慢性应激对大鼠海马长时程增强和氨基酸神经递质的影响

背景:严重或持久的应激是很多身心疾病的诱发因素,明显损害机体的认知功能。目的:观察应激状态下海马氨基酸的变化及慢性应激对大鼠海马长时程增强的影响。设计:完全随机对照动物实验。单位:汕头大学精神卫生中心。材料:实验于2000-12在汕头大学医学院完成。实验动物为SD成年雄性大鼠16只,随机分为对照组和应激组,每组8只。方法:应激组强迫游泳4周建立慢性应激模型,采用离体海马脑片(500μm)结合电生理的方法观测海马CA1区长时程增强的变化。在海马CA3区Schaffer侧支施加高频刺激后,观察CA1区锥体神经元群体峰电位幅值和场兴奋性突触后电位斜率的改变。应用高效液相色谱紫外检测法对海马氨基酸神经递质进行定量分析。主要观察指标:①以群体峰电位的幅值和场兴奋性突触后电位的斜率作为观察长时程增强变化的指标。②海马氨基酸含量变化。结果:实验第2周应激组大鼠溺水死亡1只,给予补充,其余全部进入结果分析。①对照组的群体峰电位幅值和场兴奋性突触后电位斜率在高频刺激后增大的幅度明显高于应激组(P<0.05)。②对照组天冬氨酸和谷氨酸的水平明显低于应激组,[(2.425±0.211),(4.746±0.609)μmol/g,P<0.01];[(6.016±0.677)(8.094±1.035)μmol/g,P<0.01],而两组间γ-氨基丁酸的含量接近,差异无显著性[(4.229±0.449),(4.249±0.463)μmol/g,P>0.05]。结论:慢性应激抑制海马CA1区长时程增强的形成,提高海马组织天冬氨酸和谷氨酸的水平,而对γ-氨基丁酸的含量没有影响。慢性应激所引起的海马兴奋性氨基酸的堆积可能是学习和记忆能力损害的神经生化基础。
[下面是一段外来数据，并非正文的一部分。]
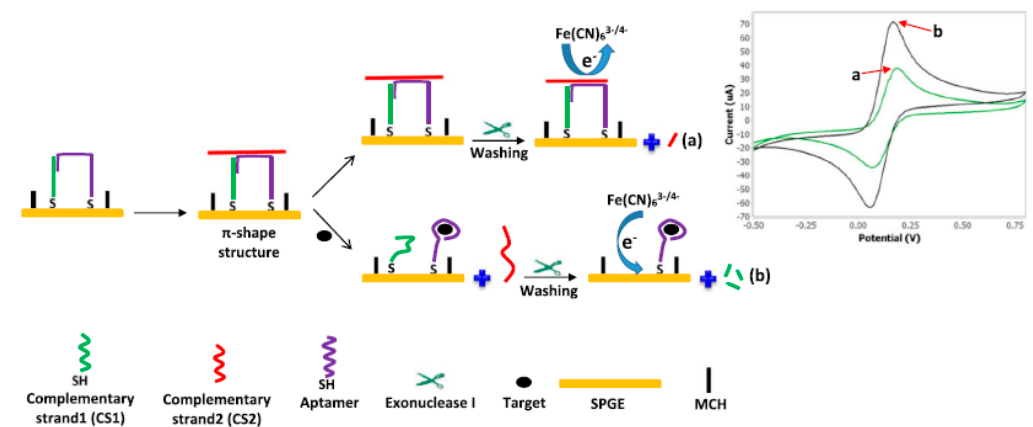
Figure 2. Construction procedure of the introduced π -shape electrochemical aptasensor for AFB1. ( a ) As seen, in the absence of AFB1, many sections of the π -shape structure remained intact and the redox mediator had no access to the electrode surface, resulting in a poor current signal. ( b ) Moreover, in the presence of AFB1, Apt attached to AFB1 and left the aptamer (Apt)-complementary strands (CSs). Exo I digested CS1, causing greater access of [Fe(CN) 6 ] 3-/4- to the electrode surface, producing a powerful current signal. Reprinted with permission from [4]. Copyright 2017, Elsevier.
Effect of chronic stress on long-term potentiation of hippocampus and neurotransmitter of amino acid in rats

BACKGROUND: Severe or prolonged stress is harmful to health and even induces many mental and physical disorders and then impairs cognitire functions of the organism.OBJECTIVE: To investigate the effects of stress on the changes in amino acid and chronic stress on long-term potentiation (LTP) of hippocampus of rats.DESIGN: Completely randomized controlled experiment.SETTING: Mental Health Center of Shantou University.MATERIALS: The experiment was completed in the Medical College of Shantou University in December 2000. Totally 16 adult male SD rats were divided randomly into control group and stress group with 8 in each group.METHODS: Mice in stress group were swum compulsively for 4 weeds.Chronic stress model was established, and isolated hippocampal slice(500 μm) combined with electrophysiological technique was used to observe the changes of LTP in hippocampal CA1 field. High-frequency stimulation (HFS) was applied to Schaffer collaterals in hippocampus CA3, then the changes of PS amplitude and fEPSPs slope in CA1 pyramidal neurons were observed. High performance liquid chromatography (HPLC) coupled with UV detection was used for the quantificative analysis of hippocampal amino-acid neurotransmitters.MAIN OUTCOME MEASURES: ① Population spike (PS) amplitude and field excitatory postsynaptic potentials (fEPSPs) slope were used to indicate the changes of LTP. ② Changes of amino acid of hippocampus.RESULTS: One rat in stress group died because of drowning in the second week of experiment was supplied, and others entered the final analysis. ① The increases of PS amplitude and fEPSPs slope after HFS in control group were significantly higher than those in stress group (P＜ 0.05). ② The levels of aspartate and glutamate in control group were significantly lower than those in stress group [(2.425±0.211) μmol/g,(6.016±0.677) μmol/g. P＜ 0.01; (4.746±0.609) μmol/g. (8.094±1.035) μmol/g.P ＜ 0.01]; but there was no significant difference of γ-aminobutyric acid between control and stress groups [(4.229±0.449) μmol/g, (4.249± 0.463) μmol/g, P ＞ 0.05].CONCLUSION: It is suggested that chronic stress can inhibit the development of LTP in hippocampal CA1 field and increase the levels of hippocampal aspartate and glutamate, but does not affect the level of γ-aminobutyric acid. The accumulation of hippocampal excitatory amino acids induced by chronic stress may be the neurobiochemical basis of impairments in learning and memory abilities.